В разогретом за день воздухе носились душистые осенние ароматы: мокрой земли, сухой травы, кисло-сладкой, тронутой первым заморозком антоновки — и все это с горьким привкусом дыма от костров.
Неспешный, недосказанный сюжет, пронизанный захолустной деревенской атмосферой и разбавленный легкой мистикой. Осенние нюансы, оживающие на страницах этой книги, окутают пряным духом опавшей листвы и прохладой утреннего тумана, а аромат остывающего крепко заваренного чая смешается с табачным дымом примы и сыростью старых изб. Абсолютно простая незаурядная, но вместе с тем по-осеннему уютная книга, где детективная составляющая ненавязчиво переплетается разговорами о российской действительности.
— Я не жулик, дед. Если кого на бабло кидаю, так никому не мешаю меня в обратку кинуть. Это как спорт: кто сильнее. По тем правилам, которые нам наши любимые власти обеспечили. Думаешь, меня не разводили? Да сколько угодно! В том году чуть не прогорел, связался с одними… И ничего. Умнее стал.
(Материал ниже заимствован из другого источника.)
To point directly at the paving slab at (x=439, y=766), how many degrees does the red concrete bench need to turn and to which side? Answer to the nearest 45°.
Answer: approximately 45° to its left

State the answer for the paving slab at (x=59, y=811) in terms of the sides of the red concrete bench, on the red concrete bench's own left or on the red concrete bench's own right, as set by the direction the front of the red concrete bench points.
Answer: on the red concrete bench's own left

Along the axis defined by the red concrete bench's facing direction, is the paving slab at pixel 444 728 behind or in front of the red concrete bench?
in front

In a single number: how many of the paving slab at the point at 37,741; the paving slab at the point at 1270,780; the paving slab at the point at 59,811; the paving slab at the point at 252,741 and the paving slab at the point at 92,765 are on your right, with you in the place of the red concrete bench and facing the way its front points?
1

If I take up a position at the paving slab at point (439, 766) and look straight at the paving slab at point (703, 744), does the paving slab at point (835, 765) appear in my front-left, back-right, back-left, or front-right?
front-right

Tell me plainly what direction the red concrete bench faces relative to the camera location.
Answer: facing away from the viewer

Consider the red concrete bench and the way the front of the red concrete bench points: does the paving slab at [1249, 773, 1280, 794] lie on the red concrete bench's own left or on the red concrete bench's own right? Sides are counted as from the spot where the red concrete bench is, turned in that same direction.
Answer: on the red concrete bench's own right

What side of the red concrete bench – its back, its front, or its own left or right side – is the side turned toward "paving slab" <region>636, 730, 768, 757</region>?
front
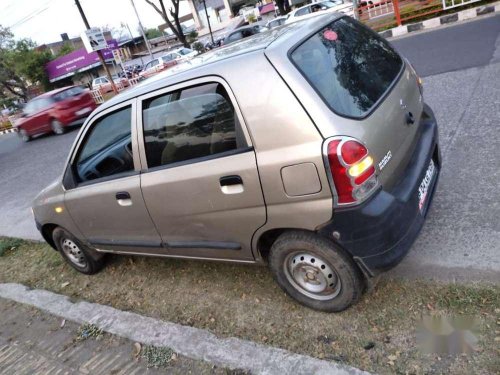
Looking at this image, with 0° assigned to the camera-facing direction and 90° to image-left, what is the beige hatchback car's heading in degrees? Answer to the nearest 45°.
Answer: approximately 135°

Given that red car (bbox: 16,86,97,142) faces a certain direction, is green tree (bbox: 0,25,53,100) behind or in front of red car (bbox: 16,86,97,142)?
in front

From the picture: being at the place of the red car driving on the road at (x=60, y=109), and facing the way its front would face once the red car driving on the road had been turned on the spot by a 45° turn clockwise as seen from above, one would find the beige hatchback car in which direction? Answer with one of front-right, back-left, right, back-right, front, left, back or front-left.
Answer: back

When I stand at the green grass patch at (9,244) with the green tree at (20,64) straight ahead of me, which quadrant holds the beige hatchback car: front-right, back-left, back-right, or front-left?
back-right

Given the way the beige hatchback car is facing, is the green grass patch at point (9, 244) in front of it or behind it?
in front

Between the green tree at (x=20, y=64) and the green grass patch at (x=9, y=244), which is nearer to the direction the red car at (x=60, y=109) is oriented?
the green tree
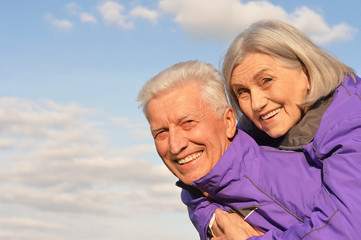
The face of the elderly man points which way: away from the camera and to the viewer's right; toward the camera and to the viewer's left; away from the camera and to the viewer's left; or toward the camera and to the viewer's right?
toward the camera and to the viewer's left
— Хитрее, не умнее, — поправил старик. — А в остальном ты прав: у нас в стране сейчас только сволочь красиво зарабатывать наловчилась. Ну разве что, если еще повезет, случайно. Но тоже, понимаешь, сомнительно.
— Знаешь, почему на Руси буржуев не любят? Потому что большие деньги трудно зарабатываются, через грех. У нас по-другому нельзя, условий нет. Да и у них, за границей, по сути, тоже не особо разгуляешься. Гением надо быть. Или подлецом. Подлецов в разы больше. У буржуя душа сатанеет, привыкает ко злу. Черт стоит за его спиной, черт нашептывает, что делать.
— Деньги — зло?
— Деньги — потенциал. Добра или зла, это уже от человека зависит.
Знаешь, отец Димитрий, — Иваныч обернулся, — я всю жизнь прожил без Бога. Хорошо пожил, от души. И Берлин брал, и заводы строил, и баб щупал. Помирать не страшно. Но вот сейчас, веришь, иной раз жалею, что лет десять назад не загнулся. Похоронили бы меня вон там, на склоне, звездочку на памятник приколотили, и лежал бы я в полной уверенности, что пионеры на моей могиле торжественные клятвы приносят. И всего этого дерьма не видел.
— Логичней тебе тогда было у Рейхстага от счастья застрелиться. — Отец Димитрий, подобрав шинель, уселся на порог. — Только нечестно это. Дерьмо никуда не исчезает от того, что ты его не видишь. Да и про паренька одного, детдомовца, ты сейчас не забыл?